Avant de se séparer, M. d’Émerange dit :

— Que je suis étourdi ! j’oubliais de vous parler de la nouvelle qui occupe aujourd’hui tout Paris ! de l’arrivée de ce fameux philosophe, qui prétend deviner les défauts du cœur d’après les traits du visage !

— Quoi ! Lavater est ici, s’écria madame de Nangis ? Que je voudrais le voir ! je suis folle de son système, et je m’en sers déjà passablement bien. Cependant je n’en sais que les masses ; ses détails me paraissent trop incertains ; mais sur les nez aquilins, et les mentons crochus, je ne me tromperais guère.

— Fiez-vous à ces belles, connaissances-là, reprit le chevalier, j’ai voulu aussi me mêler de physiognomonie, et n’ai recueilli d’autre fruit de mes études que le tort de supposer à mes amis beaucoup plus de défauts que je ne leur en connaissais déjà.

— C’est que vous étiez mal instruit ; d’ailleurs c’est une science que bien des gens ne se soucient guère d’accréditer.
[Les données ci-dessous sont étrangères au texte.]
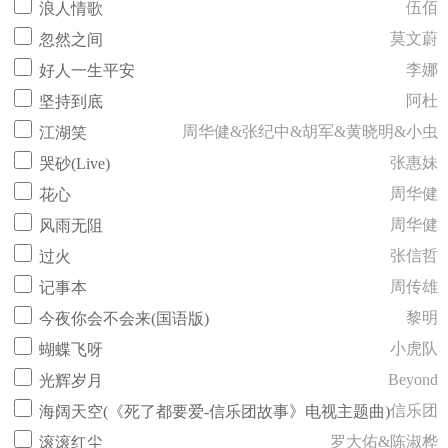
伍佰
浪人情歌
莫文蔚
忽然之间
李娜
好人一生平安
阿杜
坚持到底
周华健&张纪中&胡军&黄晓明&小虫
江湖笑
张惠妹
哭砂(Live)
周华健
花心
周华健
风雨无阻
张信哲
过火
周传雄
记事本
黎明
今夜你会不会来(国语版)
小虎队
蝴蝶飞呀
Beyond
光辉岁月
信乐团
海阔天空(《死了都要爱-信乐团故事》电视主题曲)
罗大佑&陈淑桦
滚滚红尘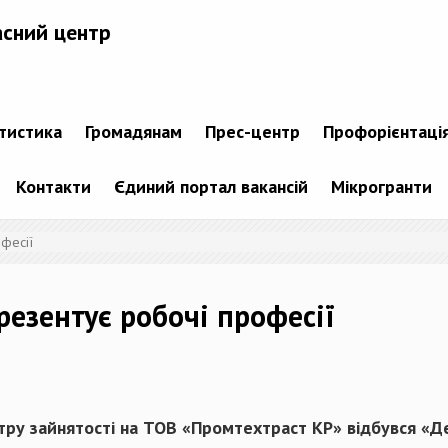
асний центр
атистика
Громадянам
Прес-центр
Профорієнтаці
Контакти
Єдиний портал вакансій
Мікрогранти
фесії
резентує робочі професії
ру зайнятості на
ТОВ «
Промтехтраст
КР»
відбувся «Д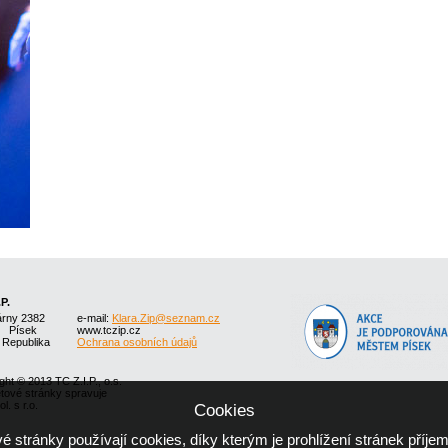
.P.
árny 2382
e-mail:
Klara.Zip@seznam.cz
1 Písek
www.tczip.cz
 Republika
Ochrana osobních údajů
ght © 2013 TC Z.I.P., o.s.
etové stránky spravuje
l. s r.o.
Cookies
 stránky používají cookies, díky kterým je prohlížení stránek příjem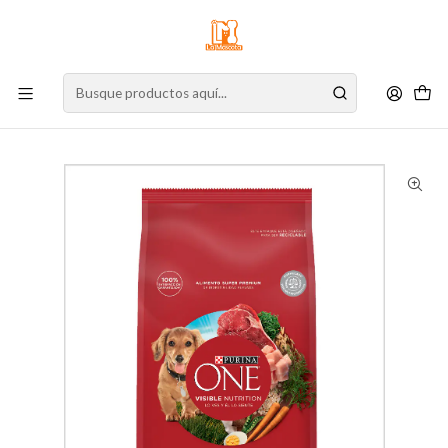
⚠️
Atención:
Nuestro stock online es independiente de la tienda física.
Compre por la web para garantizar sus productos y espere nuestra
confirmación de retiro.
Inicio
Perro
Alimento para Perros
Alimento Seco
Cachorro
Purina One Cachorro 12 Kg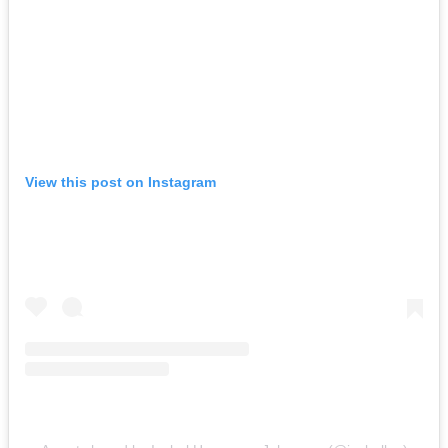
View this post on Instagram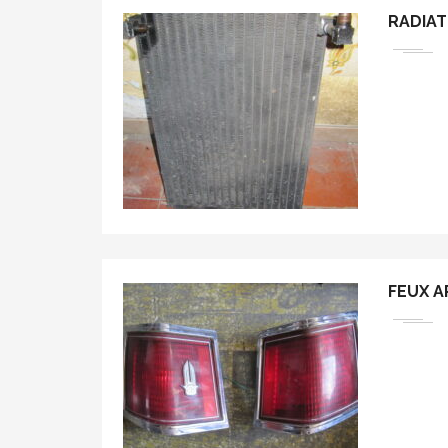
RADIAT
FEUX A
Moi, qui ne me donne pas trop la peine de cacher mes défauts, je serais charmée de connaître aussi bien ceux des autres.

— Je croyais, dit Valentine, qu’il y avait plus à gagner à ne les pas voir ; et je suis presque tentée de plaindre ce pauvre M. Lavater, de n’avoir pas même les plaisirs de l’illusion.